By Gaye Francis
International Women’s Day always provides an opportunity for me each year to reflect on women in the engineering profession and, in particular, my own journey.
I started my chemical engineering degree at the University of Melbourne in 1993. The mix in the course was 50% men and 50% women. This was unheard of in the other engineering disciplines. Upon reflection, this had a lot to do with the environmental department being part of the chemical engineering faculty.
Coming from this sort of environment, it never even occurred to me that I would be such a minority in industry and this would remain so over 20 years later.
Working at a small niche consulting firm, the directors were both senior male engineers, but we had an equal gender mix of engineering and support staff.

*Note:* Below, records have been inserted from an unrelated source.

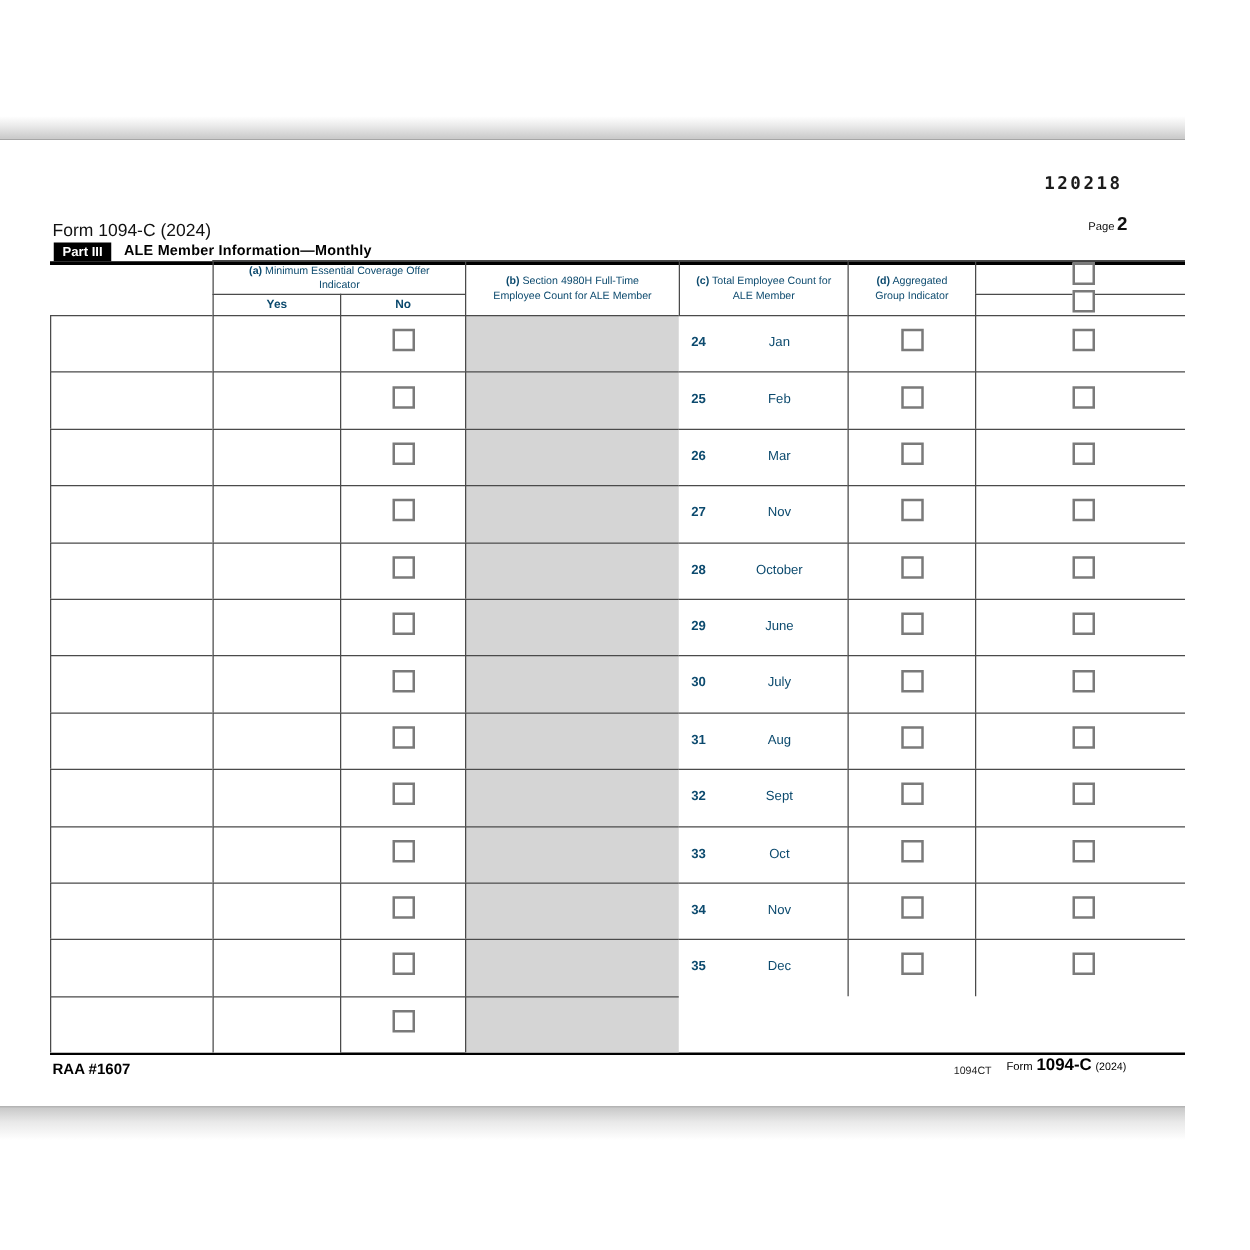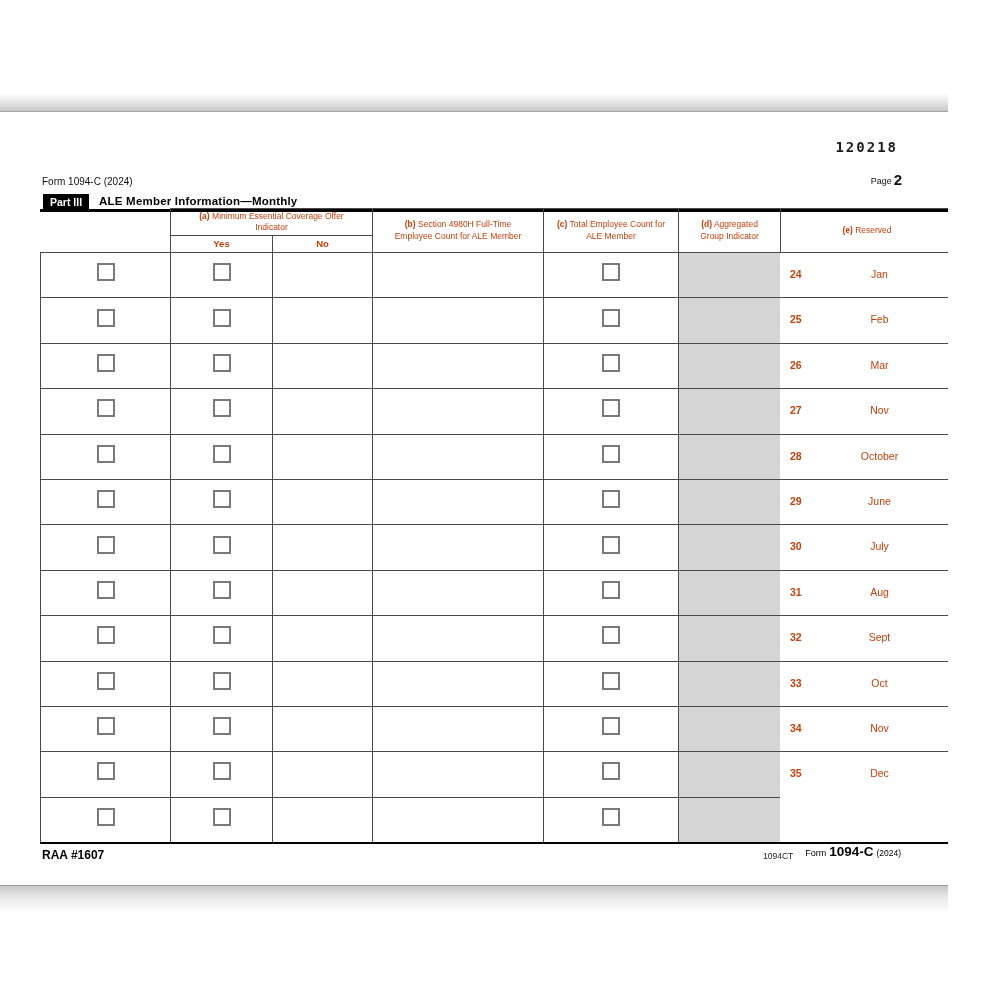--- a/index.html
+++ b/index.html
@@ -10,37 +10,37 @@
   .band-top{position:absolute;left:0;top:93px;width:1000px;height:18px;
     background:linear-gradient(to bottom,#ffffff 0%,#e9e9e9 45%,#c9c9c9 100%);
     border-bottom:1px solid #a6a6a6;}
   .band-bottom{position:absolute;left:0;top:885px;width:1000px;height:26px;
     border-top:1px solid #9c9c9c;
     background:linear-gradient(to bottom,#c8c8c8 0%,#e9e9e9 45%,#ffffff 100%);}
 
   
   .stamp{position:absolute;right:50px;top:139px;font-family:"DejaVu Sans Mono",monospace;
     font-size:14px;font-weight:600;letter-spacing:2px;color:#1c1c1c;}
-  .form-id{position:absolute;left:42px;top:176px;font-size:10px;color:#111;}
+  .form-id{position:absolute;left:42px;top:176px;font-size:14px;color:#111;}
   .page-ref{position:absolute;right:46px;top:172px;display:flex;align-items:flex-end;gap:2px;color:#111;}
   .page-ref .pw{font-size:9px;padding-bottom:1px;}
   .page-ref .pn{font-size:15px;font-weight:bold;line-height:1;}
 
   
   .part-bar{position:absolute;left:40px;top:194px;width:913px;height:15px;
     border-bottom:3px solid #000;display:flex;align-items:stretch;}
   .part-tag{background:#000;color:#fff;font-weight:bold;font-size:10.5px;
     padding:0 7px;margin-left:3px;display:flex;align-items:center;}
   .part-title{margin-left:10px;font-weight:bold;font-size:11.5px;line-height:15px;color:#000;letter-spacing:.2px;}
 
   
   .tbl{position:absolute;left:40px;top:208px;width:913px;display:grid;
     grid-template-columns:130px 102px 100px 171px 135px 102px 173px;
     grid-template-rows:27px 17px repeat(13,45.4px);
-    border-bottom:2.5px solid #000;color:#c2410c;}
+    border-bottom:2.5px solid #000;color:#0c4a6e;}
   .tbl>div{box-sizing:border-box;}
   .bt{border-top:1px solid #4a4a4a;}
   .bl{border-left:1px solid #4a4a4a;}
   .hc{display:flex;align-items:center;justify-content:center;text-align:center;
     font-size:8.5px;line-height:1.3;}
   .hc b{font-weight:bold;}
   .corner{grid-column:1;grid-row:1/3;}
   .hA{grid-column:2/4;grid-row:1;padding:0 26px;}
   .hYes{grid-column:2;grid-row:2;font-weight:bold;font-size:9.5px;}
   .hNo{grid-column:3;grid-row:2;font-weight:bold;font-size:9.5px;}
@@ -94,23 +94,20 @@
     <div class="hc bt bl hNo">No</div>
     <div class="hc bt bl hB">
         <span><b>(b)</b> <span>Section 4980H Full-Time Employee Count for ALE Member</span></span>
       </div>
     <div class="hc bt bl hD">
         <span><b>(d)</b> <span>Aggregated Group Indicator</span></span>
       </div>
     <div class="hc bt bl hC">
         <span><b>(c)</b> <span>Total Employee Count for ALE Member</span></span>
       </div>
-    <div class="hc bt bl hE">
-        <span><b>(e)</b> <span>Reserved</span></span>
-      </div>
 
     <div class="cbc bt bl">
         <span class="cb"></span>
       </div>
     <div class="cbc bt bl">
         <span class="cb"></span>
       </div>
     <div class="entry bt bl"></div>
     <div class="entry bt bl"></div>
     <div class="cbc bt bl">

However, the eye opener was going to workshop sessions as a graduate engineer and being the only female in the room
This really wasn’t a problem in the early years, because, as the junior, I was expected to listen, take notes and write the report, rather than significantly contribute to the workshop, per say.
As the years went on and I became more competent and senior in my business, I often felt that I had to prove my expertise to the larger group.
As a young Director, clients would often address my male colleagues as the assumed senior person on the team. I remember on one occasion, my male colleague saying to the client – ‘you need to talk to Gaye, she’s the boss!’
I have had a long involvement with Women in Engineering (WIE). My reason for joining initially was to promote engineering as a sustainable and fulfilling career for women.
In WIE we focussed on issues that affected women in the industry, such as career breaks associated with having a family or caring for elderly parents; ill-fitting PPE, which is how Apto was born, and strategies to encourage women into, and to stay in, the engineering profession.
The ultimate goal was for there not to be a need for such associations as Women in Engineering.
I acknowledge there has been some changes in the profession over the last 20 years. Inclusion and diversity are extensively discussed and there are many strategies being implemented by different organisations.
But, I think there is often much talk and not much action that is translating into visible results.
Our current intern is still the only female in her engineering course and there are still significant pay discrepancies, especially between senior female and male leadership positions.
Overall, I think I have been one of the lucky ones and been presented with opportunities throughout my career to advance. But I know I am, unfortunately, not the normal female in the engineering profession.
And in terms of my experience with Apto, the conversations from large workwear suppliers to organisations with female employees needing PPE, is too often that there’s not enough women to justify spending money on fit-for-purpose workwear; that offering small men’s sizes and adding pink to the choice of colours is enough.
With this year’s International Women’s Day theme being Each for Equal, now is the time to stop talking and assessing the situation and start taking action.
What will you and your organisation start doing to demonstrate gender equality?